### Task data

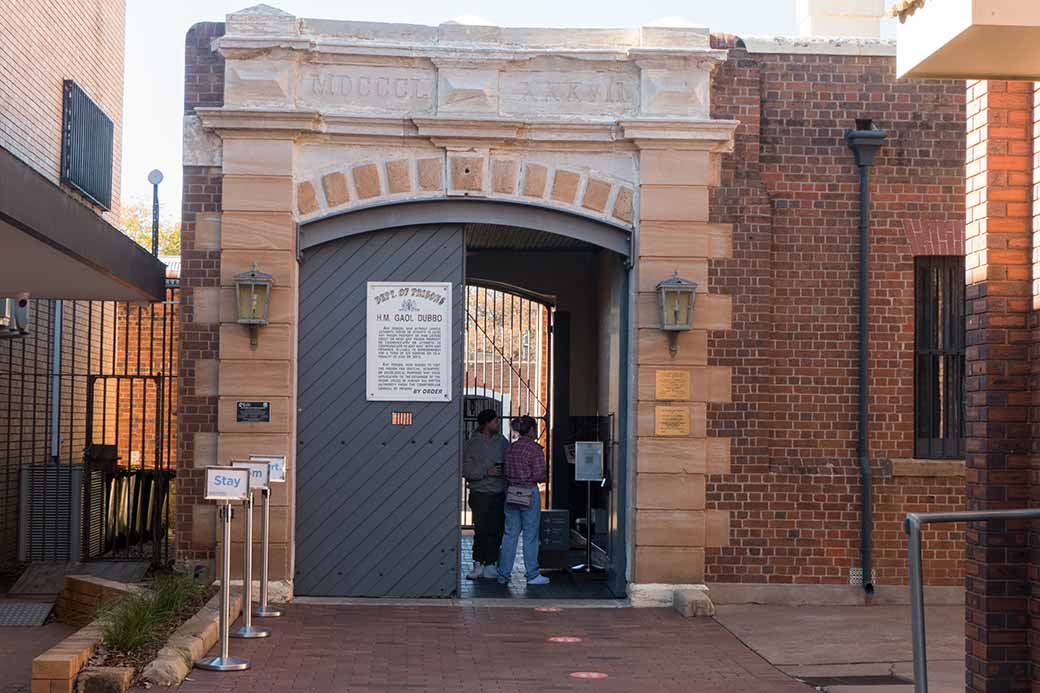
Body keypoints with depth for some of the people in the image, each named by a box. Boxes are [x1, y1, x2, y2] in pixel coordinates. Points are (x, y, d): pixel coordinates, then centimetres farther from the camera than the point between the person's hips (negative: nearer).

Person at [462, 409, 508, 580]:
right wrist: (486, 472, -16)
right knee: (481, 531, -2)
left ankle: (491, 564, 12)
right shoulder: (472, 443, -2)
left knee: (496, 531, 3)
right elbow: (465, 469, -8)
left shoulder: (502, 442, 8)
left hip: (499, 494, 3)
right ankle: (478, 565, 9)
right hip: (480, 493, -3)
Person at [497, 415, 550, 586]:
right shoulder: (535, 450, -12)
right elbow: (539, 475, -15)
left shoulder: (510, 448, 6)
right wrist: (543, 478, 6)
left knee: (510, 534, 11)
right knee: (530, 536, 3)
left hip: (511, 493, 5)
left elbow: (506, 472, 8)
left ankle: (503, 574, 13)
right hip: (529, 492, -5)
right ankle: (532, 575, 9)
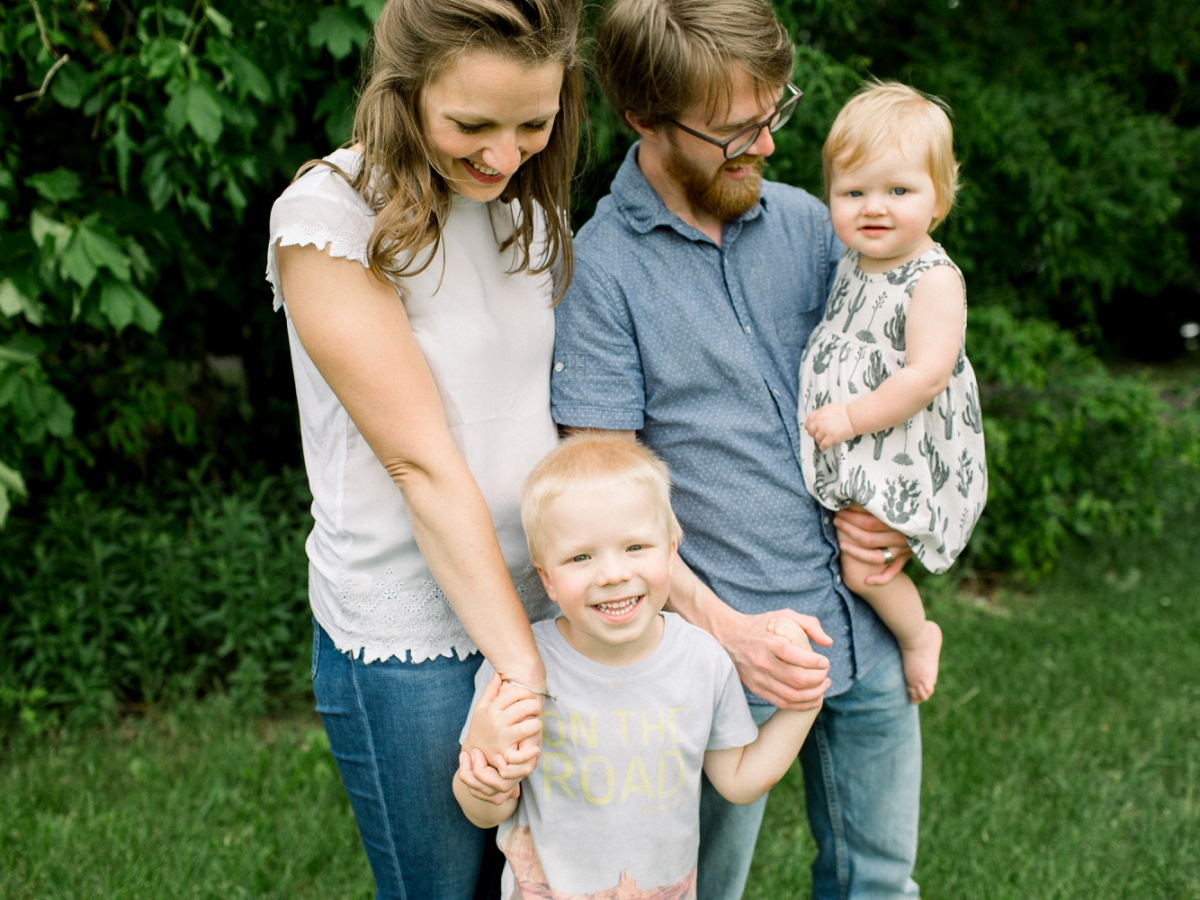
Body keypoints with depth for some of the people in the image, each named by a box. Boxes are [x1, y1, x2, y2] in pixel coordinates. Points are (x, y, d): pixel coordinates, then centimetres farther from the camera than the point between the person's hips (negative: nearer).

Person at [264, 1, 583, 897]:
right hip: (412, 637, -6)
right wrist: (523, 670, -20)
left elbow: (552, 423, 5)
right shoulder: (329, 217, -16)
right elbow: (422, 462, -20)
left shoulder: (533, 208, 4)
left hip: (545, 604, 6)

### Instructions to follow
Render the rows from the line containing "left elbow: (552, 423, 5)" through the end of the rows as a two-column CSV with the headers keypoint and position. Give one line per row, with each value in its own quoted field and any line breaks turned into spaces.

### Reply
keypoint,position
"left elbow:","(552, 423, 5)"
"right shoulder:","(329, 217, -16)"
"right elbow:","(422, 462, -20)"
"left shoulder:","(533, 208, 4)"
"left hip:","(545, 604, 6)"